New CBO Estimates Set the Stage for "Doc Fix" Discussions
Following a final rule issued by the Centers for Medicare and Medicaid Services (CMS), CBO has updated its estimate of various "doc fix" policies to replace the Sustainable Growth Rate (SGR) formula. The new estimates show mixed news for policymakers depending on the type of approach they wish to take.
CMS determined that the SGR would cut Medicare physician payments by 21.2 percent in April when the current doc fix expires. Simply freezing physician payments at today's levels would cost $119 billion over ten years, somewhat less than the $131 billion CBO estimated in its August baseline. Providing 0.5 percent annual payment increases, as Congress did for 2014, would cost $140 billion.
Importantly, CBO re-estimated the bipartisan agreement on a permanent SGR replacement at $144 billion, $6 billion more than projected in February – and that estimate included $16 billion of new spending that was passed in the doc fix this past spring, although some of the savings within the SGR replacement bill were used to help offset the temporary fix.
In addition, growing physician payments with the Medicare Economic Index (MEI), which generally grows 2 to 2.5 percent per year, would cost $204 billion.
CBO did not update its estimate of the smaller health extenders that modify certain Medicare payments and Medicaid coverage; those policies were added into a subsequent Senate bill and (along with a few other policies) projected to cost an additional $37 billion. Thus, if lawmakers are to take up a permanent physician payment bill in the lame duck, it could cost anywhere between $120 billion and $180 billion. Our PREP Plan, which proposes specific offsets for a doc fix, assumes a cost of $170 billion.

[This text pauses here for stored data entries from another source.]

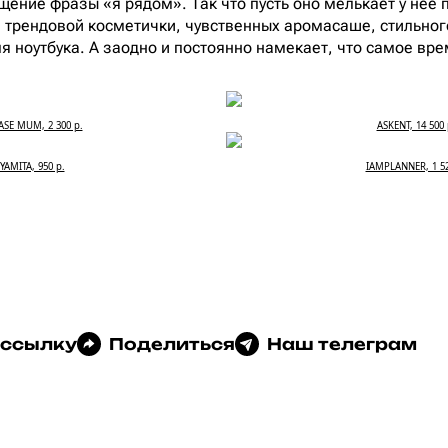
ение фразы «я рядом». Так что пусть оно мелькает у нее 
е трендовой косметички, чувственных аромасаше, стильно
ля ноутбука. А заодно и постоянно намекает, что самое вр
ASE MUM, 2 300 р.
ASKENT, 14 500 
YAMITA, 950 р.
IAMPLANNER, 1 52
 ссылку
Поделиться
Наш телеграм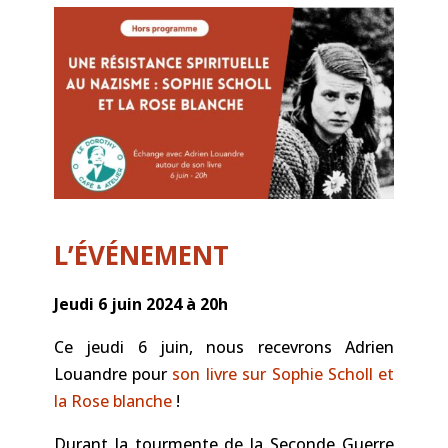
L’ÉVÉNEMENT
Jeudi 6 juin 2024 à 20h
Ce jeudi 6 juin, nous recevrons Adrien
Louandre pour
son livre sur Sophie Scholl et
la Rose blanche
!
Durant la tourmente de la Seconde Guerre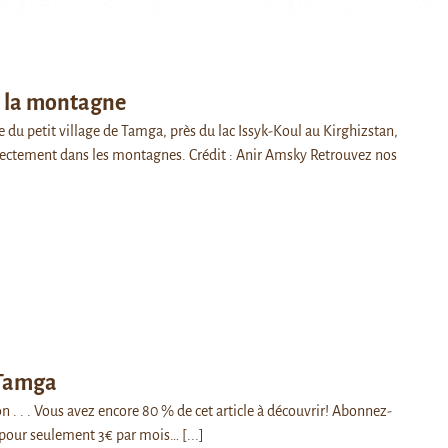
à la montagne
e du petit village de Tamga, près du lac Issyk-Koul au Kirghizstan,
ectement dans les montagnes. Crédit : Anir Amsky Retrouvez nos
 Tamga
n . . . Vous avez encore 80 % de cet article à découvrir! Abonnez-
pour seulement 3€ par mois…
[...]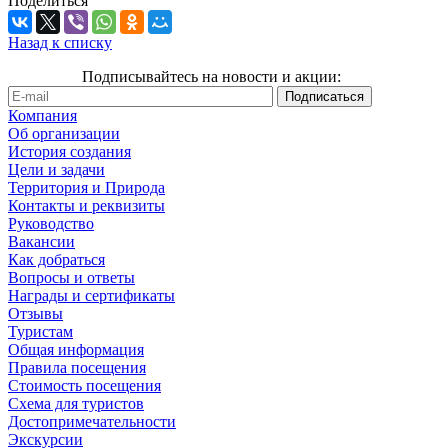
Поделиться
Назад к списку
Подписывайтесь на новости и акции:
Компания
Об организации
История создания
Цели и задачи
Территория и Природа
Контакты и реквизиты
Руководство
Вакансии
Как добраться
Вопросы и ответы
Награды и сертификаты
Отзывы
Туристам
Общая информация
Правила посещения
Стоимость посещения
Схема для туристов
Достопримечательности
Экскурсии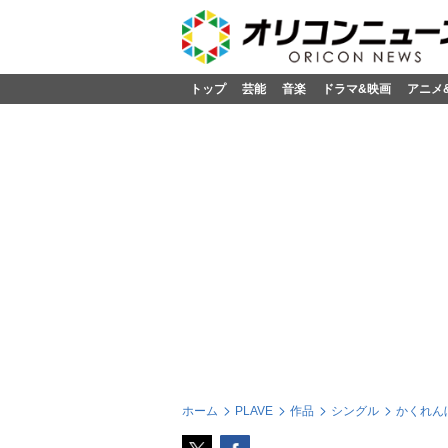
トップ
芸能
音楽
ドラマ&映画
アニメ
ホーム
PLAVE
作品
シングル
かくれんぼ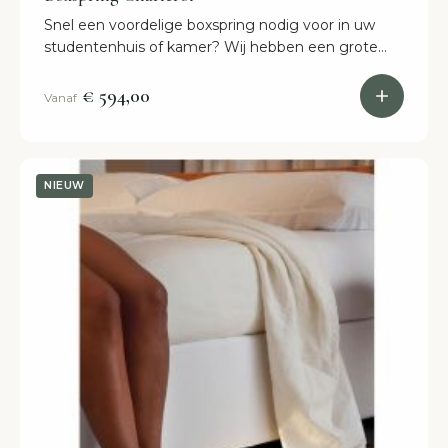
Snel een voordelige boxspring nodig voor in uw
studentenhuis of kamer? Wij hebben een grote
keuze boxsprings! Met snelle levering.
€ 594,00
Vanaf
NIEUW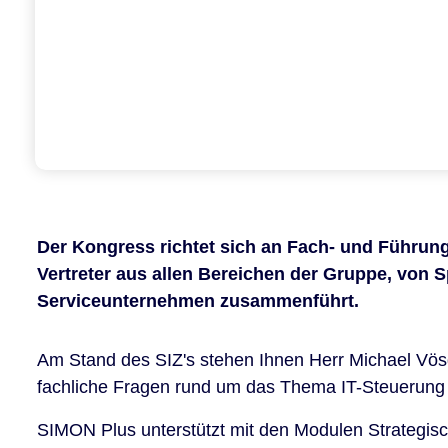
Der Kongress richtet sich an Fach- und Führun
Vertreter aus allen Bereichen der Gruppe, von 
Serviceunternehmen zusammenführt.
Am Stand des SIZ's stehen Ihnen Herr Michael Vösg
fachliche Fragen rund um das Thema IT-Steuerung
SIMON Plus unterstützt mit den Modulen Strategisc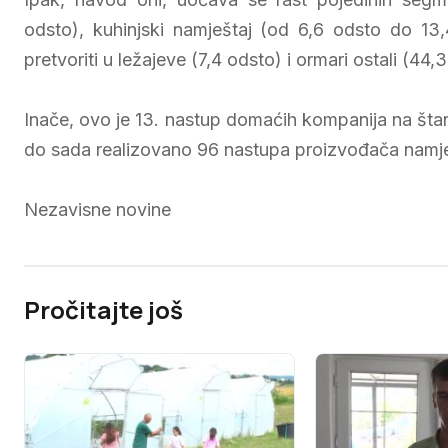
odsto), kuhinjski namještaj (od 6,6 odsto do 13
pretvoriti u ležajeve (7,4 odsto) i ormari ostali (44,
Inače, ovo je 13. nastup domaćih kompanija na št
do sada realizovano 96 nastupa proizvođača namje
Nezavisne novine
Pročitajte još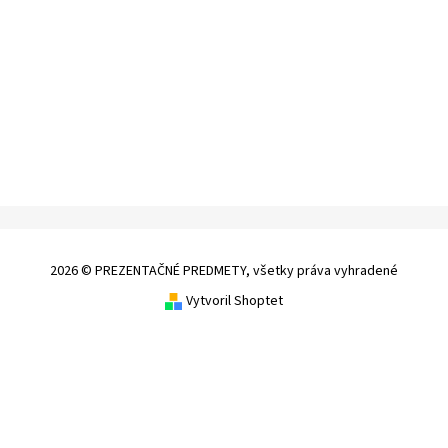
2026 © PREZENTAČNÉ PREDMETY, všetky práva vyhradené
Vytvoril Shoptet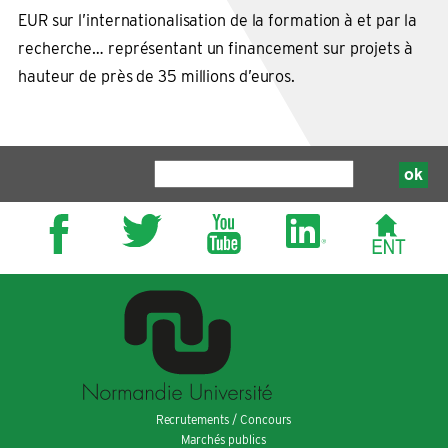
EUR sur l’internationalisation de la formation à et par la
recherche… représentant un financement sur projets à
hauteur de près de 35 millions d’euros.
Recrutements / Concours
Marchés publics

|Ten-Year Cost of Doc Fix Options|
|New Score||Old Score|
|Permanent Freeze||$119 billion||$131 billion|
|Permanent 0.5% Payment Increases||$140 billion||$136 billion*|
|Permanent MEI Payment Increases||$204 billion||$225 billion*|
|Bipartisan SGR Replacement||$144 billion||$138 billion*|
|Freeze Through 2015||$14 billion||N/A|
|0.5% Payment Increase Through 2015||$13 billion||N/A|
|MEI Payment Increase Through 2015||$13 billion||N/A|
*Scores are as made at the time, not accounting for subsequent doc fixes.
If policymakers do not replace the SGR before April, they could continue to enact "doc fixes" temporarily halting SGR cuts. A payment freeze through the end of 2015 would cost just under $14 billion, while going through 2016 would cost $32 billion. Interestingly, the temporary fixes show that the scheduled SGR cuts continue to shrink in size over the next few years, a reflection of the Medicare slowdown. In contrast to the history of doc fixes during the 2000s, when each delay would result in the cut growing, the SGR cut has shrunk from 27 percent in 2012 and 2013 to 24 percent in 2014 and 21 percent next year. A freeze for 2015 would set up a cut of "only" 17 percent for 2016, and a two-year freeze would cue up a cut of 14 percent in 2017. The near halving of the SGR cut is a pretty remarkable turnaround, although it is not expected to maintain this downward trend.
CBO's new estimates set the stage for what lawmakers choose to do in the lame duck. If they go for a permanent fix, they'll have a $145 or $185 billion cost to offset. Otherwise, they would break with the longstanding precedent of paying for SGR fixes and further add to an already unsustainable debt. As our PREP Plan shows, there are plenty of health care offsets available to replace the SGR and remain deficit-neutral.